CHARLESTON, W.Va. – Delegate Jill Upson, R-Jefferson, said today a recent report from the state Department of Health and Human Resources raises concerns about out-of-state spending of Supplemental Nutrition Assistance Program and Temporary Assistance for Needy Families benefits.
In December, Upson asked DHHR Secretary Karen Bowling and her staff for a report detailing out-of-state transactions and spending by recipients of those benefits.
“I have been working since the summer on welfare reform issues to ensure the dollars available through public assistance programs are going to those who need them most,” Upson said. “As a representative of a border county, I was also interested in finding out what amount of these benefits provided to state residents was being spent out of state.”
The report found that, between Nov. 1, 2014, and Oct. 31, 2015, that more than $52.5 million of the $457.2 million of SNAP benefits provided during that time frame – roughly 11.5 percent, or 1,250,891 transactions – were spent out of state. With regard to TANF benefits, nearly $2.2 million, of the nearly $29.5 million in benefits provided, or 7.3 percent, were out spent out of state.
While the large majority of that out-of-state spending occurred in states bordering West Virginia – including roughly 90 percent of SNAP benefits – the report also found significant amounts of money spent in states and territories far away from West Virginia.
The report found more than $1 million of SNAP benefits were spent in Florida (27,347 transactions), $1 million in North Carolina (32,870 transactions) and more than $580,000 spent in South Carolina (17,250 transactions). Even smaller, but notable, amounts were spent in other far off locations, including $85,614.44 in California (2,803 transactions); $3,410.05 in Hawaii (146 transactions) and $1,695.25 in the U.S. Virgin Islands (33 transactions).
U.S. Department of Agriculture Food and Nutrition Service rules mandate nationwide interoperability and portability of electronically-issued food stamp benefits, so state lawmakers cannot ban out-of-state spending of these benefits.

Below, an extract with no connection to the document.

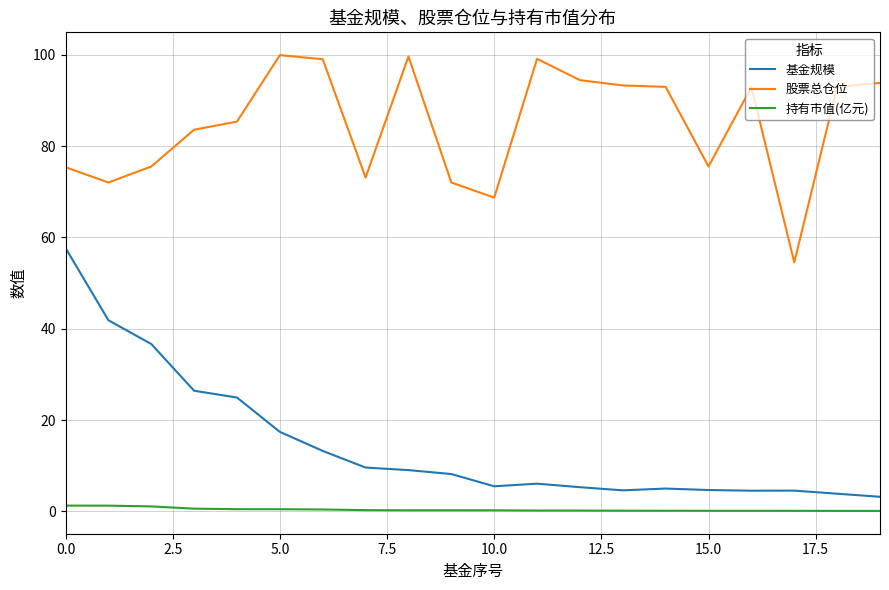

True or false: 基金规模 and 股票总仓位 intersect in this chart.

False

However, Upson said the data could be beneficial in other ways.
“This report raises red flags that might help us identify possible waste, fraud or abuse of these benefits,” Upson said. “While it’s understandable that large amounts of money may be spent in our border states, the fact that so much money is spent in far-off and popular vacation destinations is concerning.”
Upson is the lead sponsor of House Bill 4454, the Welfare Fraud Prevention Act, which was introduced Tuesday. Also co-sponsoring the bill are Delegates Paul Espinosa (R-Jefferson), Anna Border-Sheppard (R-Wood), John Shott (R-Mercer), Eric Householder (R-Berkeley), John O'Neal (R-Raleigh), Saira Blair (R-Berkeley), Pat McGeehan (R-Hancock), Michael Ihle (R-Jackson), Brian Kurcaba (R-Monongalia) and Joe Statler (R-Monongalia).
“I want to thank Secretary Bowling and DHHR for their assistance in gathering this data and helping us get a better picture of how these benefits are spent,” Upson said. “We need to make sure DHHR has all the tools it needs to meet the needs of West Virginians as well as root out potential abuses of the system.”